(Exercise material Opens)

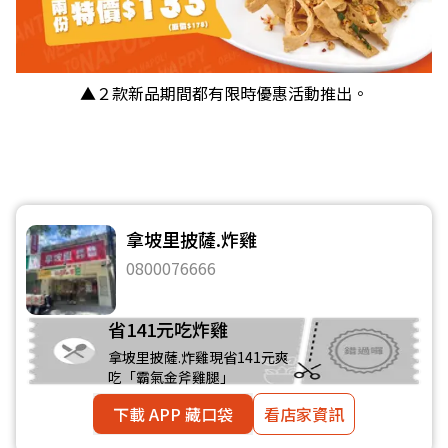
▲２款新品期間都有限時優惠活動推出。
拿坡里披薩.炸雞
0800076666
省141元吃炸雞
拿坡里披薩.炸雞現省141元爽
吃「霸氣金斧雞腿」
下載 APP 藏口袋
看店家資訊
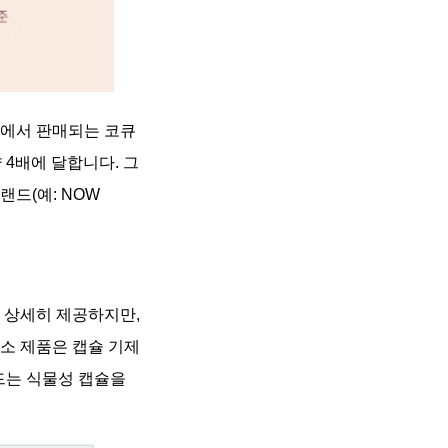
국에서 판매되는 코큐
약 4배에 달합니다. 그
드(예: NOW
를 상세히 제공하지만,
소 제품은 캡슐 기제
드는 식물성 캡슐을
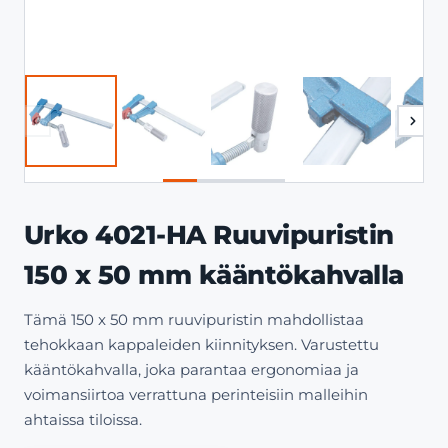
Urko 4021-HA Ruuvipuristin
150 x 50 mm kääntökahvalla
Tämä 150 x 50 mm ruuvipuristin mahdollistaa
tehokkaan kappaleiden kiinnityksen. Varustettu
kääntökahvalla, joka parantaa ergonomiaa ja
voimansiirtoa verrattuna perinteisiin malleihin
ahtaissa tiloissa.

(Exercise material Closes)

▶ What you are asked to do
Locate each line above that contains the word "kääntökahvalla", and copy those lines.

▶ Response to this task
150 x 50 mm kääntökahvalla
kääntökahvalla, joka parantaa ergonomiaa ja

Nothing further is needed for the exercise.